§ Task objective
What is needed is every line of the data that includes the word "circa". Please copy each one.

§ Records for the task

▼

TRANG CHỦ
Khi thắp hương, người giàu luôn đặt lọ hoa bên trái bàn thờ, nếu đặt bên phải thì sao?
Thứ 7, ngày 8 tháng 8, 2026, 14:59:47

▲
▼

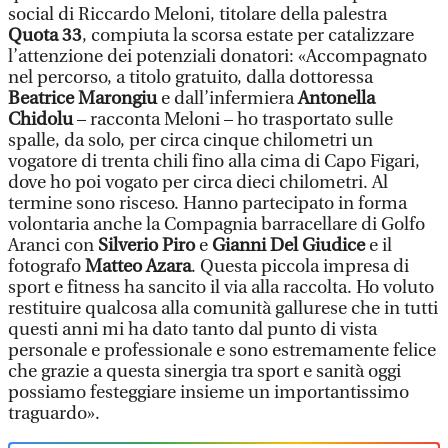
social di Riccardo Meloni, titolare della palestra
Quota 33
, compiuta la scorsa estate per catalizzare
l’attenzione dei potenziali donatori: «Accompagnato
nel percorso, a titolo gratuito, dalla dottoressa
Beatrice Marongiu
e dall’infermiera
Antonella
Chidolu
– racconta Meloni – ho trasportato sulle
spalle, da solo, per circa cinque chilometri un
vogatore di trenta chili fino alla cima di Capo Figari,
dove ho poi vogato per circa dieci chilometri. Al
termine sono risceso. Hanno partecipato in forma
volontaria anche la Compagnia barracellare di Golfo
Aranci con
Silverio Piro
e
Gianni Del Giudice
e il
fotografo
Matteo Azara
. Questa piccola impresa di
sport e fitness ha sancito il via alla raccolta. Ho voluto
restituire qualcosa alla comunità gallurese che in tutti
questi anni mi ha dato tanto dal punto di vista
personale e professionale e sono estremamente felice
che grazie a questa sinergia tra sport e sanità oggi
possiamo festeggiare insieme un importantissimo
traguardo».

▲
▼

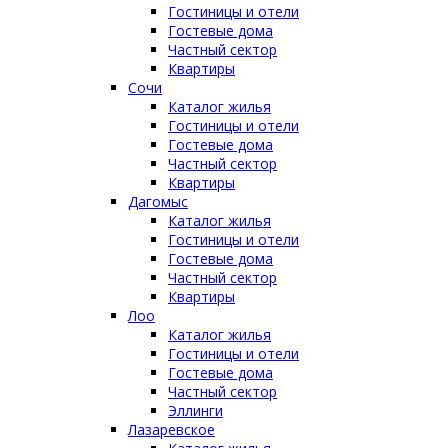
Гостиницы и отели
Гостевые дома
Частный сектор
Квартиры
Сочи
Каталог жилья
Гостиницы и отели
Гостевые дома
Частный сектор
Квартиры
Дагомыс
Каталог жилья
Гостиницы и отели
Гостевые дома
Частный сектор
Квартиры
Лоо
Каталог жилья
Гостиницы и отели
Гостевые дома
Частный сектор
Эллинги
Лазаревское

▲

§ Completed exercise
spalle, da solo, per circa cinque chilometri un
dove ho poi vogato per circa dieci chilometri. Al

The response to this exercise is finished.